• [Exercises to complete]:
• a. Pull out the stretch of the passage about planning a story from "I ordered these" through "a Shakespeare play.", copying it word for word.
• b. Reproduce only the stretch of the entries from the line containing "text @Override [112, 298, 1162, 319]" through the line containing "text return true; [112, 390, 1162, 411]", including both of those lines, with every character unchanged.

• [Excerpt to read]:

START

That is all you need to know about the TT list. Unless you have an interest in the work habits of writers and how they plan stories and research for them and so forth, you can skip the rest of this rambling preamble.

I ordered these items in late January and early February and purposely spaced out their arrival so that I could space out my attention to them. I ordered them for a specific writing project: a story involving three high school teachers overseeing students performing Macbeth on stage. I am fairly familiar with the story of Macbeth and have read the play and seen more than one production of it on film whether it was a made for screen or a filmed stage play. But I know little to nothing about what is involved in putting on any kind of play let alone a Shakespeare play.

Besides specifics about the themes in Macbeth and methods and problems of staging it, I also needed to keep my eye out for controversy that I could tap into for the bickering that is an integral characteristic of the relationship between the three teachers--Faye and her twin sister Julia and Wilma the twin sister of Faye's husband, Inny.

The story I have in mind is intended to be folded into another one already written: Of Cats and Claws and Curiosities. This is the story which introduces the three women, the one I created them for. After finishing that story I began another one featuring the same characters which evolved into Making Rag Doll Babies and Million Dollar Maybes. Before I had finished that story I had figured out I had enough material for a novel and that the two stories would probably be chapters one and three. I have posted both stories in sections for Friday Snippets and this post acts as portal to them.

When I got around to mapping out chapter two (still unwritten) I discovered it had the same format as chapter three: alternating scenes between what I call the NOW thread and the THEN thread. The NOW thread takes place in the weeks following the events of chapter one and the THEN threads are events several years in the past that are directly relevant to the events in the NOW thread.

I realized then that I should consider adding a THEN thread to chapter one. Later I realized this could solve another problem. The fact that several characters in Rag Doll Babies integral to the entire novel would seem to drop in out of the blue some 12K words into the story if I could not find a way to introduce them earlier. Since two of the characters in question had already been established as previous students of Faye and the others were in their circle of friends and family it followed that the THEN thread for chapter one should involve that student/teacher relationship. And since quotations from Macbeth are an integral part of the story in Of Cats and Claws, it seemed that a high school production of the play was a natural fit and that also made it easier to include all three of the women while keeping Faye as the POV.

Writing the THEN thread for chapter one and both threads for chapter two were to be my primary focus for the 70 Days of Sweat challenge that began March 1st. I was planning to spend the month of February preparing. But I spent the month of February fighting two colds or possibly one that relapsed. Then around the first week of March I had a jarring fall that made typing difficult for over a week and just as I was getting back on track the Friday following Easter I came down with the flu and was laid flat by it for three weeks. The last two weeks have been a slow, turtle paced slow, recovery of energy and stamina.

END

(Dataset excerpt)
START

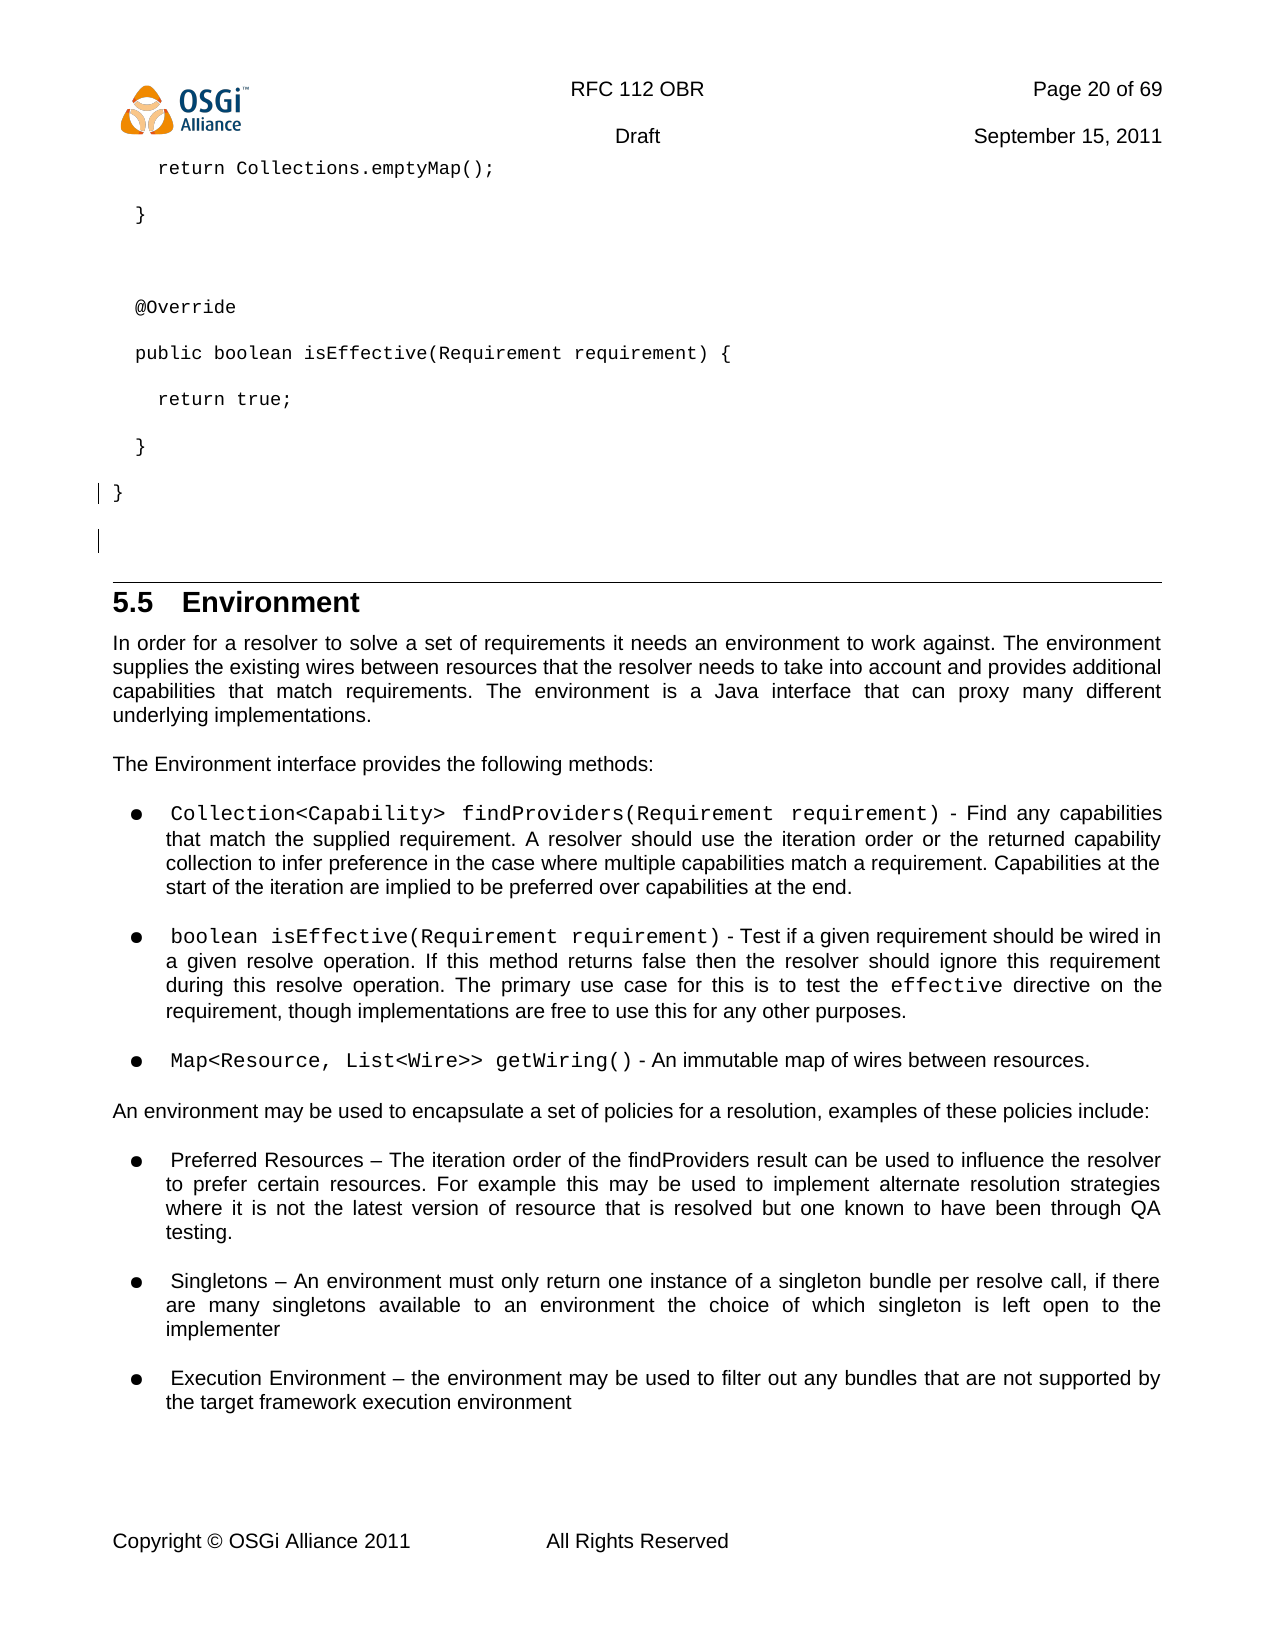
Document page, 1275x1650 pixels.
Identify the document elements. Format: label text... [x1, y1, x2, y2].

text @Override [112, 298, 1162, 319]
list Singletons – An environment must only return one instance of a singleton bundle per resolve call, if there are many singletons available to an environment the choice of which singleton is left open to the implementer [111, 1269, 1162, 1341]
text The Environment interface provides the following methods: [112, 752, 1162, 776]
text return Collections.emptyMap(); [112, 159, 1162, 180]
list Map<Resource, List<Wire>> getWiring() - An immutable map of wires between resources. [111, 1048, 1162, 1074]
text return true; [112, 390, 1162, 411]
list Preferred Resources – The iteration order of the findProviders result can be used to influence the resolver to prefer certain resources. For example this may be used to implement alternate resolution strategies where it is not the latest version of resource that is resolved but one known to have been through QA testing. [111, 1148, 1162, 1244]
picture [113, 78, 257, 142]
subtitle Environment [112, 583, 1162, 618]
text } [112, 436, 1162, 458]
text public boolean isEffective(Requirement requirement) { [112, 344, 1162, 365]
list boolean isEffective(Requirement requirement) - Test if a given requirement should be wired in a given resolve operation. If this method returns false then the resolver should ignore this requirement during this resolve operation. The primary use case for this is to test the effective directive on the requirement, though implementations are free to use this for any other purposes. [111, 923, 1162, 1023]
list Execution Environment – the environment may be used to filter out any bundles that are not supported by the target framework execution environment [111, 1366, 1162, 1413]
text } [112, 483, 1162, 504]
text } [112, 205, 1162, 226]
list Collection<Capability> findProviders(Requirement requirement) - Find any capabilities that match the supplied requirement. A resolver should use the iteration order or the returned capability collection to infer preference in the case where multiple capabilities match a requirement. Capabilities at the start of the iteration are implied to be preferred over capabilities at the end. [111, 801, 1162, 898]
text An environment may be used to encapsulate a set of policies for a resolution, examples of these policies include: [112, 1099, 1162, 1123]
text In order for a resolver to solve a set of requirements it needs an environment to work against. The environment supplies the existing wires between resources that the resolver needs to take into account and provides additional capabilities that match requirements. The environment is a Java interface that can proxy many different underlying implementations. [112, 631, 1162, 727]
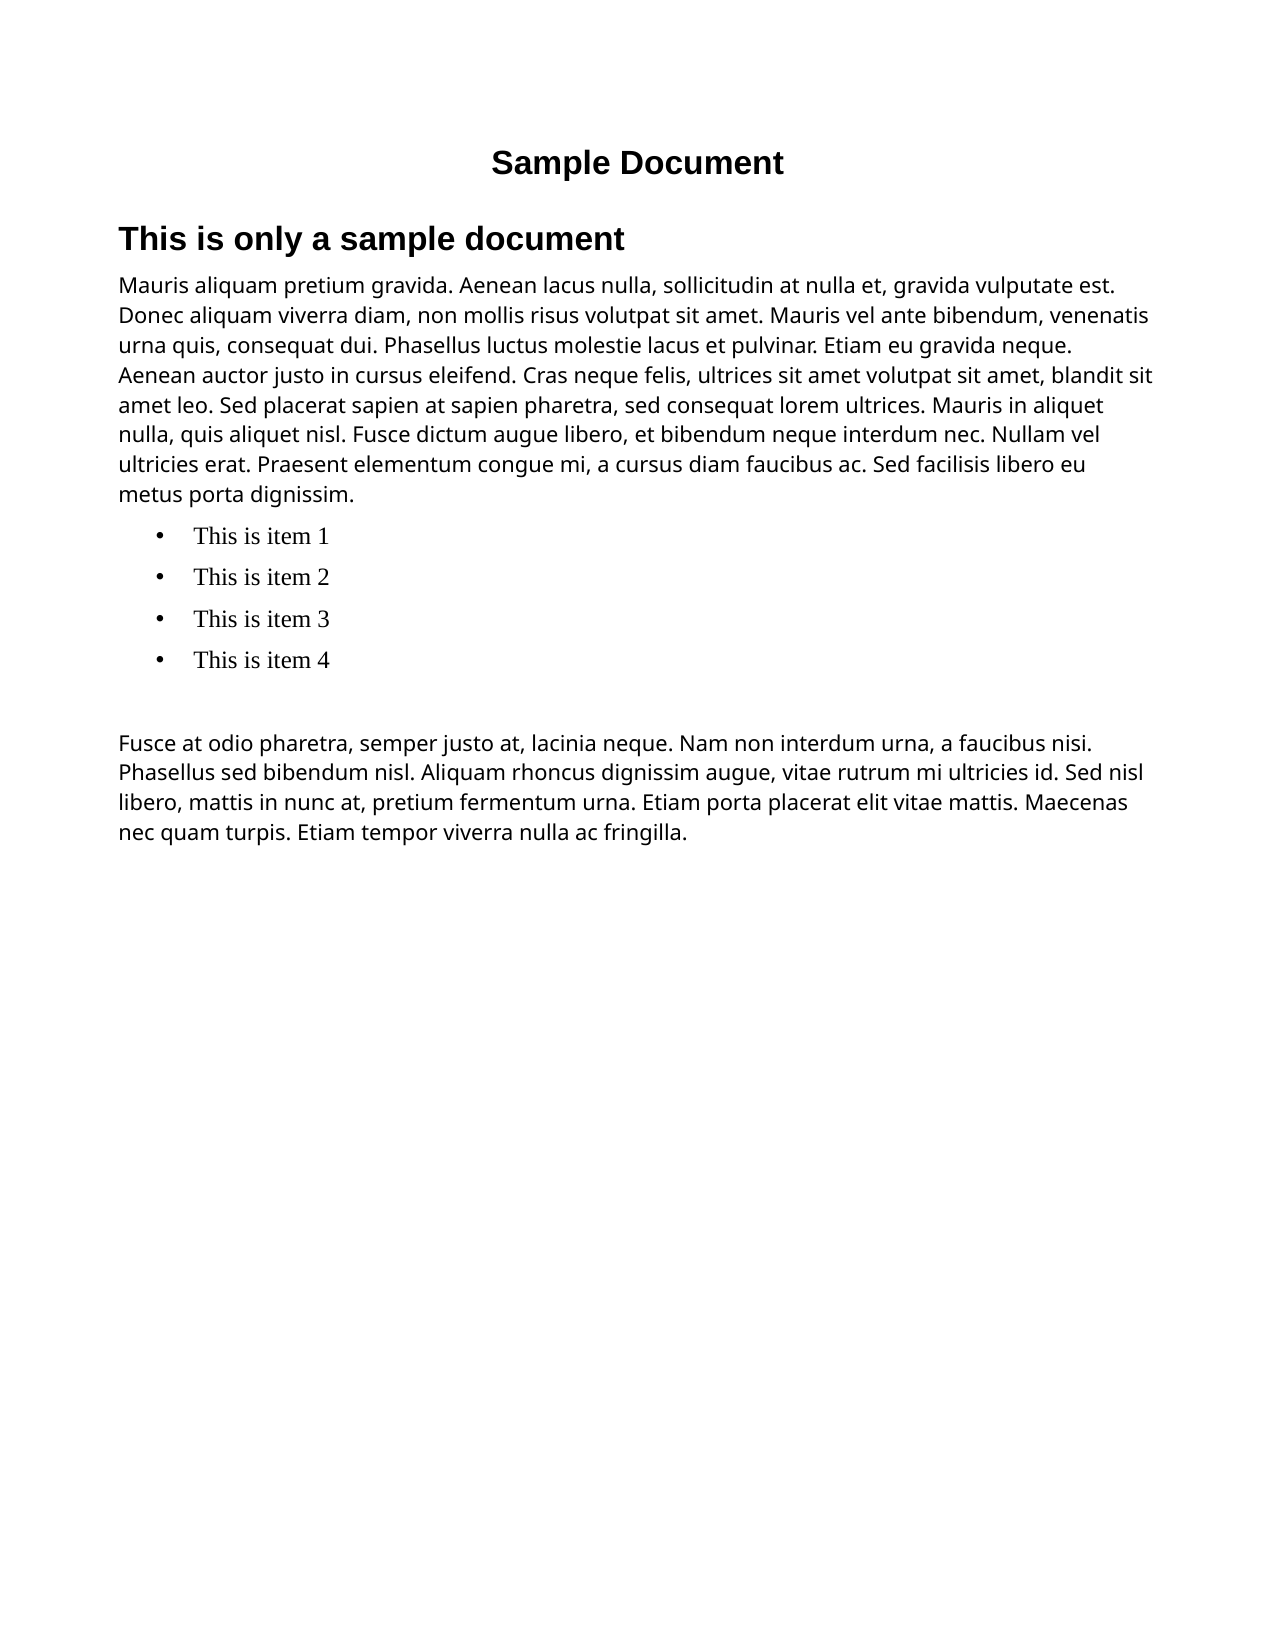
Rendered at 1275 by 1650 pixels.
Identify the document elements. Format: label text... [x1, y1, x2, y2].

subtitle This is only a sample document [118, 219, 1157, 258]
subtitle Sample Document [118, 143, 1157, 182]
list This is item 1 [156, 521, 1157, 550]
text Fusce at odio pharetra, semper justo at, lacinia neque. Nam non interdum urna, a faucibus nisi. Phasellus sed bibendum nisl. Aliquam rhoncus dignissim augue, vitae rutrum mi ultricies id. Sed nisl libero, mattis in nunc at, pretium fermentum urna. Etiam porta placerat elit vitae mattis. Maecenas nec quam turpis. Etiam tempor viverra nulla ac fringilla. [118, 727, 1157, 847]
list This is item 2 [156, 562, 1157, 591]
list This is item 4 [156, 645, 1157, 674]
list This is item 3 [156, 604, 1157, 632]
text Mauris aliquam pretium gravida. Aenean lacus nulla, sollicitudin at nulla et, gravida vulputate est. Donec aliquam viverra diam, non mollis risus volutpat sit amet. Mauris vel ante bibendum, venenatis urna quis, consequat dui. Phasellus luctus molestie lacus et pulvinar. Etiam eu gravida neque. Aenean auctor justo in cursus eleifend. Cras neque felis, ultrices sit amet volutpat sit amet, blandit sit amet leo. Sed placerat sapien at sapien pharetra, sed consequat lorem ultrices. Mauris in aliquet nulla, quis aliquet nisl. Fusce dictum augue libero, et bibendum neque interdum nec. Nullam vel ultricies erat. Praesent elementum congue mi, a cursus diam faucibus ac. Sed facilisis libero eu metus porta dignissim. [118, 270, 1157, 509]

END

• [Expected answers]:
• a.
I ordered these items in late January and early February and purposely spaced out their arrival so that I could space out my attention to them. I ordered them for a specific writing project: a story involving three high school teachers overseeing students performing Macbeth on stage. I am fairly familiar with the story of Macbeth and have read the play and seen more than one production of it on film whether it was a made for screen or a filmed stage play. But I know little to nothing about what is involved in putting on any kind of play let alone a Shakespeare play.

• b.
text @Override [112, 298, 1162, 319]
list Singletons – An environment must only return one instance of a singleton bundle per resolve call, if there are many singletons available to an environment the choice of which singleton is left open to the implementer [111, 1269, 1162, 1341]
text The Environment interface provides the following methods: [112, 752, 1162, 776]
text return Collections.emptyMap(); [112, 159, 1162, 180]
list Map<Resource, List<Wire>> getWiring() - An immutable map of wires between resources. [111, 1048, 1162, 1074]
text return true; [112, 390, 1162, 411]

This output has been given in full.